The real climb starts at the end of the gorge when you pass the resistance memorial.  From now on it's up, up, up and the talking stops.  Our group begins to disintegrate and I fight to stay near the front.  At Chateau Queyrans I'm joined by two riders.  They speak in French and I talk to them before they realise I'm English and chat even more.  We exchange some pleasantries and expletives, about the weather, have a good laugh for a kilometre or so then they ride off and stop at the feed.

I decide to crack on and chase the riders in front.  As we climb I begin to feel the lack of oxygen; either that or I'm knackered.  The sun comes out for a bit and all of a sudden the road begins to steam.  Not a little six incher like we get back home, this is a full blown turkish-bath with steam billowing six foot off the ground.  Riding through it is a right pain because it's hard enough to breath as it is without having to breath in damp hot air.  Anyway it doesn't last for long and once we pass La Chalp it becomes freezing again.

It's now 6k to the summit and from here on it doesn't drop below 9%.  As we take a right hairpin I can see the whole of the valley below and a monstrous snake of riders, as far as the eye can see, chasing after me.  I can also see about twenty riders in front of me.  I focus on them and try to pick them off one by one.  Slowly I reel them in on the horrible paved road that's been beaten up by the freezing winters and boiling summers.  Then it changes to a billiard smooth roadway.

Someone, somewhere has decided to resurface the Casse Desert.  You can not imagine how much pleasure this brings.  A smooth road.  it's soon tempered by the fact that the temperature has just dropped by about five degrees.  Now it really is freezing.  There are 500 metres of slight descent before the two kilometre, 10% push to the summit.  Again I pass eight or nine riders on the tiny descent and make up time.  It's very dark, you can see the car, in the photo above, with it's lights on, and very cold. I ride past the Bobet & Coppi Memorial and can't feel my feet.  The break in climbing appears to disrupt some of the other riders rhythm. I pick another six off before the top.

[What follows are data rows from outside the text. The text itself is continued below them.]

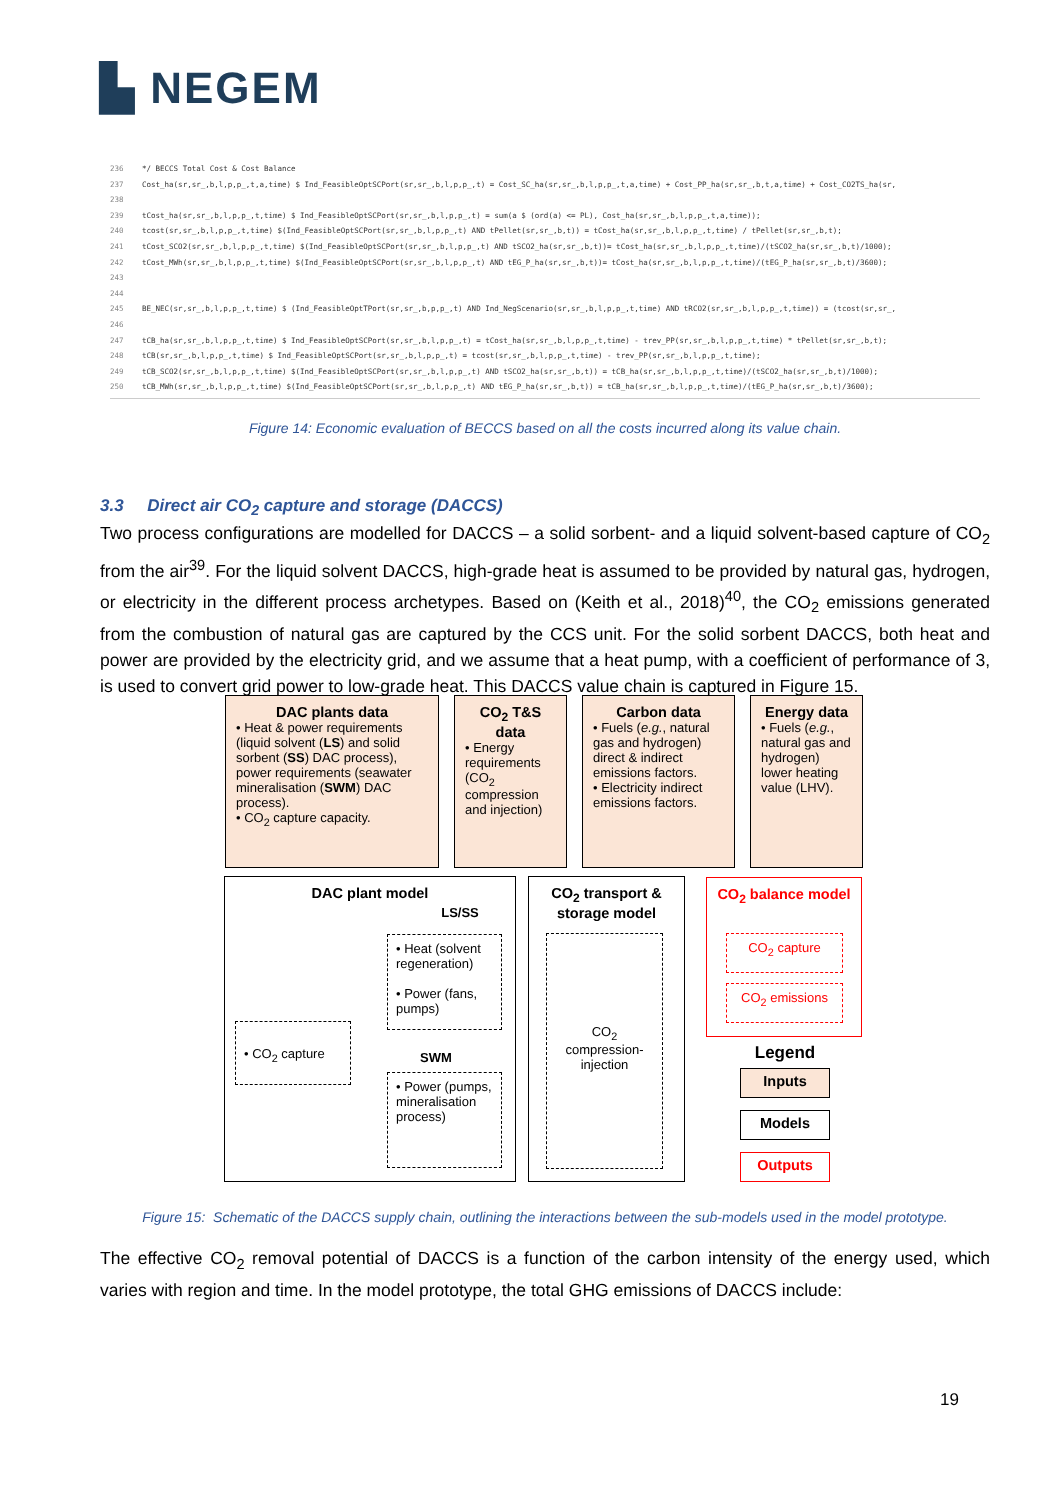▙ NEGEM
236 */ BECCS Total Cost & Cost Balance
237 Cost_ha(sr,sr_,b,l,p,p_,t,a,time) $ Ind_FeasibleOptSCPort(sr,sr_,b,l,p,p_,t) = Cost_SC_ha(sr,sr_,b,l,p,p_,t,a,time) + Cost_PP_ha(sr,sr_,b,t,a,time) + Cost_CO2TS_ha(sr,
238
239 tCost_ha(sr,sr_,b,l,p,p_,t,time) $ Ind_FeasibleOptSCPort(sr,sr_,b,l,p,p_,t) = sum(a $ (ord(a) <= PL), Cost_ha(sr,sr_,b,l,p,p_,t,a,time));
240 tcost(sr,sr_,b,l,p,p_,t,time) $(Ind_FeasibleOptSCPort(sr,sr_,b,l,p,p_,t) AND tPellet(sr,sr_,b,t)) = tCost_ha(sr,sr_,b,l,p,p_,t,time) / tPellet(sr,sr_,b,t);
241 tCost_SCO2(sr,sr_,b,l,p,p_,t,time) $(Ind_FeasibleOptSCPort(sr,sr_,b,l,p,p_,t) AND tSCO2_ha(sr,sr_,b,t))= tCost_ha(sr,sr_,b,l,p,p_,t,time)/(tSCO2_ha(sr,sr_,b,t)/1000);
242 tCost_MWh(sr,sr_,b,l,p,p_,t,time) $(Ind_FeasibleOptSCPort(sr,sr_,b,l,p,p_,t) AND tEG_P_ha(sr,sr_,b,t))= tCost_ha(sr,sr_,b,l,p,p_,t,time)/(tEG_P_ha(sr,sr_,b,t)/3600);
243
244
245 BE_NEC(sr,sr_,b,l,p,p_,t,time) $ (Ind_FeasibleOptTPort(sr,sr_,b,p,p_,t) AND Ind_NegScenario(sr,sr_,b,l,p,p_,t,time) AND tRCO2(sr,sr_,b,l,p,p_,t,time)) = (tcost(sr,sr_,
246
247 tCB_ha(sr,sr_,b,l,p,p_,t,time) $ Ind_FeasibleOptSCPort(sr,sr_,b,l,p,p_,t) = tCost_ha(sr,sr_,b,l,p,p_,t,time) - trev_PP(sr,sr_,b,l,p,p_,t,time) * tPellet(sr,sr_,b,t);
248 tCB(sr,sr_,b,l,p,p_,t,time) $ Ind_FeasibleOptSCPort(sr,sr_,b,l,p,p_,t) = tcost(sr,sr_,b,l,p,p_,t,time) - trev_PP(sr,sr_,b,l,p,p_,t,time);
249 tCB_SCO2(sr,sr_,b,l,p,p_,t,time) $(Ind_FeasibleOptSCPort(sr,sr_,b,l,p,p_,t) AND tSCO2_ha(sr,sr_,b,t)) = tCB_ha(sr,sr_,b,l,p,p_,t,time)/(tSCO2_ha(sr,sr_,b,t)/1000);
250 tCB_MWh(sr,sr_,b,l,p,p_,t,time) $(Ind_FeasibleOptSCPort(sr,sr_,b,l,p,p_,t) AND tEG_P_ha(sr,sr_,b,t)) = tCB_ha(sr,sr_,b,l,p,p_,t,time)/(tEG_P_ha(sr,sr_,b,t)/3600);
Figure 14: Economic evaluation of BECCS based on all the costs incurred along its value chain.
3.3 Direct air CO<sub>2</sub> capture and storage (DACCS)
Two process configurations are modelled for DACCS – a solid sorbent- and a liquid solvent-based capture of CO<sub>2</sub> from the air<sup>39</sup>. For the liquid solvent DACCS, high-grade heat is assumed to be provided by natural gas, hydrogen, or electricity in the different process archetypes. Based on (Keith et al., 2018)<sup>40</sup>, the CO<sub>2</sub> emissions generated from the combustion of natural gas are captured by the CCS unit. For the solid sorbent DACCS, both heat and power are provided by the electricity grid, and we assume that a heat pump, with a coefficient of performance of 3, is used to convert grid power to low-grade heat. This DACCS value chain is captured in Figure 15.
DAC plants data
• Heat & power requirements (liquid solvent (LS) and solid sorbent (SS) DAC process), power requirements (seawater mineralisation (SWM) DAC process).
• CO<sub>2</sub> capture capacity.
CO<sub>2</sub> T&S data
• Energy requirements (CO<sub>2</sub> compression and injection)
Carbon data
• Fuels (e.g., natural gas and hydrogen) direct & indirect emissions factors.
• Electricity indirect emissions factors.
Energy data
• Fuels (e.g., natural gas and hydrogen) lower heating value (LHV).
DAC plant model
LS/SS
• Heat (solvent regeneration)
• Power (fans, pumps)
• CO<sub>2</sub> capture
SWM
• Power (pumps, mineralisation process)
CO<sub>2</sub> transport & storage model
CO<sub>2</sub> compression-injection
CO<sub>2</sub> balance model
CO<sub>2</sub> capture
CO<sub>2</sub> emissions
Legend
Inputs
Models
Outputs
Figure 15: Schematic of the DACCS supply chain, outlining the interactions between the sub-models used in the model prototype.
The effective CO<sub>2</sub> removal potential of DACCS is a function of the carbon intensity of the energy used, which varies with region and time. In the model prototype, the total GHG emissions of DACCS include:
19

Boy is it cold here.  I have to stop for water and where the marshals are pouring it out it's freezing on the road into sheet ice.  Kids are there with broom handles smashing it up and brushing it away.  It's the middle of July!  I'm stopped for no more than 30 seconds then start the descent past the Refuge Napoleon, below, and through the Forest d'Cerviers.

Brilliant, just when you thought it couldn't get any worse the north side of the mountain is covered in fog.  The first five or six corners are real humdingers (as you can see on the right) but it's so cold I can't steer properly or get the front to bite.  I take a deep breath, compose myself and get a grip.  Once I enter the forest it all comes together and the fun begins.

If you want a rush, there's only one thing better then descending a mountain and that's descending in the wet.  Even better than that is descending in the wet in fog.  At one point I managed 52 mph in the airy silence you only get in fog.  Passing riders who, all of a sudden, appear from nowhere.  By the time I'd descended the 20 k to the bottom I was absolutely frozen but managed to warm up on the run in to Briancon.

I push as hard as I can to the finish to try to stay ahead of a largish group that was chasing me.  In the last 5k a group of three broke from them and passed me just as we went past the site of the first crash.  I stayed with them on the run in but got dropped on the last climb inside one-k.  I crossed the line alone, In 4 hours 34 minutes, the 48th rider across the line.  However, towards the end I was nudged back to 57th.  Once more another gold medal ride for my age group and scratch.  I was cold but happy with my ride

Oh yes, the rider I was chatting with on the climb?  Non-other than Luc Alphand himself.  When I got to the finish his photo was everywhere!